◆ To-do item ◆
Reproduce word for word the passage of the file conventions text below, starting with "Rule: *.hh: Declarations" and going on through "be defined here.".

◆ Document segment ◆
File Conventions

There are some strict conventions to obey regarding the files and their contents.

Rule: One class LikeThis per files like-this.*

Each class LikeThis is implemented in a single set of file named like-this.*. Note that the mixed case class names are mapped onto lower case words separated by dashes.

There can be exceptions, for instance auxiliary classes used in a single place do not need a dedicated set of files.

Rule: *.hh: Declarations

The *.hh should contain only declarations, i.e., prototypes, extern for variables etc. Inlined short methods are accepted when there are few of them, otherwise, create an *.hxx file. The documentation should be here in the *.hh too.

There is no good reason for huge objects to be defined here.

As much as possible, avoid including useless headers (GotW007, GotW034):

  • when detailed knowledge of a class is not needed, instead of

    #include <foo.hh>
    

    write

    // Fwd decl.

◆ Information given ◆
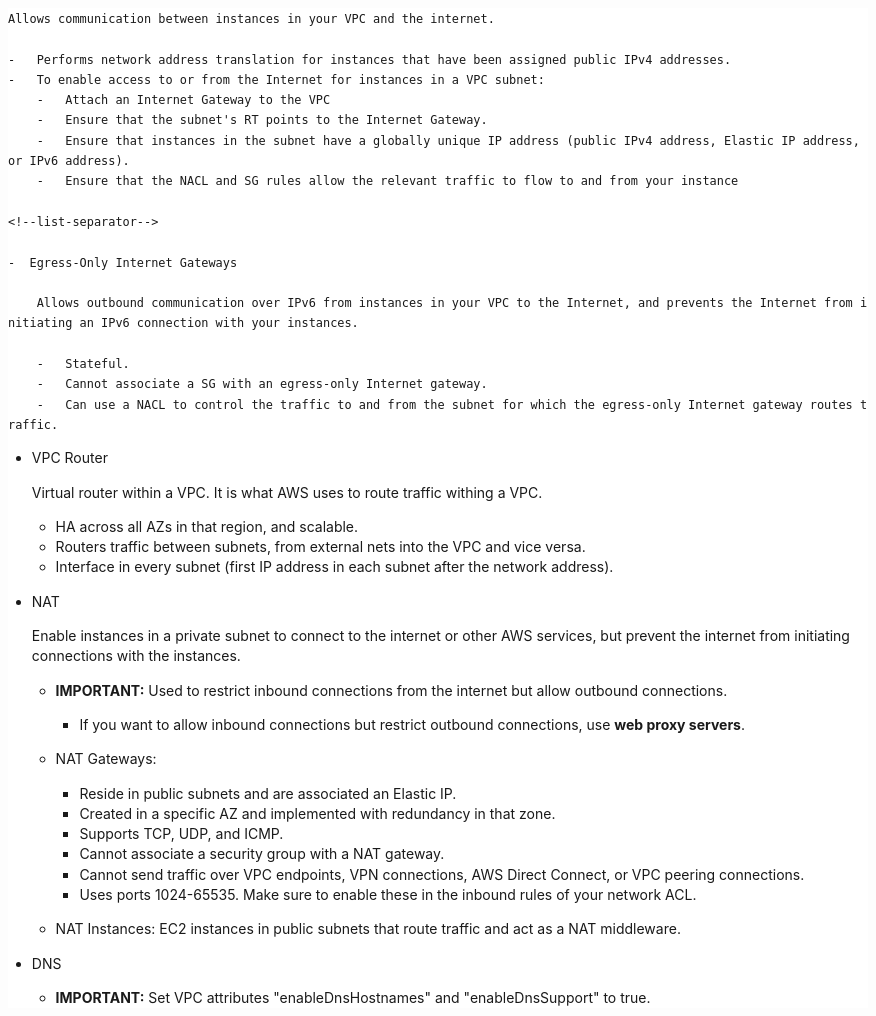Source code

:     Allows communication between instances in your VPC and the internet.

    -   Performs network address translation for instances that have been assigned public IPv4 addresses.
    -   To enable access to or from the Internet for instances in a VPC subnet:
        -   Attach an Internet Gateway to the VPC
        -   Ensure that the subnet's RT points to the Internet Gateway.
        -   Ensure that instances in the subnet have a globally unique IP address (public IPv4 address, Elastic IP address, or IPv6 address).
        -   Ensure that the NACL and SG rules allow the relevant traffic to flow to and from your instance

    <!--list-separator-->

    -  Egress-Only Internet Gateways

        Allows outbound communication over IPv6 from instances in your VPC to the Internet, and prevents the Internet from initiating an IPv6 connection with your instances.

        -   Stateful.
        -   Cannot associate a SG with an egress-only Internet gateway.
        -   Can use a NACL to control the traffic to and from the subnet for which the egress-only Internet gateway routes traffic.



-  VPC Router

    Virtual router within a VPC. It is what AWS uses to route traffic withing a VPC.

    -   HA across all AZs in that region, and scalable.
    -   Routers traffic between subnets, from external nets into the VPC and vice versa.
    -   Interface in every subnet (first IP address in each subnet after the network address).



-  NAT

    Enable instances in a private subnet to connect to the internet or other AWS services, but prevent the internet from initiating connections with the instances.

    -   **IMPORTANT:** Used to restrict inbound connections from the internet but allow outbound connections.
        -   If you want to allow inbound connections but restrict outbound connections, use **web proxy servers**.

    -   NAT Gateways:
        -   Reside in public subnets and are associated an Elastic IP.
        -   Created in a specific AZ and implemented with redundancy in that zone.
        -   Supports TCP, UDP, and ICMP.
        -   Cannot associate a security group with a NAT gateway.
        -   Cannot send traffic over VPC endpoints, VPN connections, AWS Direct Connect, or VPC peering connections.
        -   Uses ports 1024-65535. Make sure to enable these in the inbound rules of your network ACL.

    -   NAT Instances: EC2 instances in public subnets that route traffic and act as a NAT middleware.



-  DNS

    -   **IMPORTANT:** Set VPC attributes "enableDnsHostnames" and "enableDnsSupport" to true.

◆ Worked solution ◆
Rule: *.hh: Declarations

The *.hh should contain only declarations, i.e., prototypes, extern for variables etc. Inlined short methods are accepted when there are few of them, otherwise, create an *.hxx file. The documentation should be here in the *.hh too.

There is no good reason for huge objects to be defined here.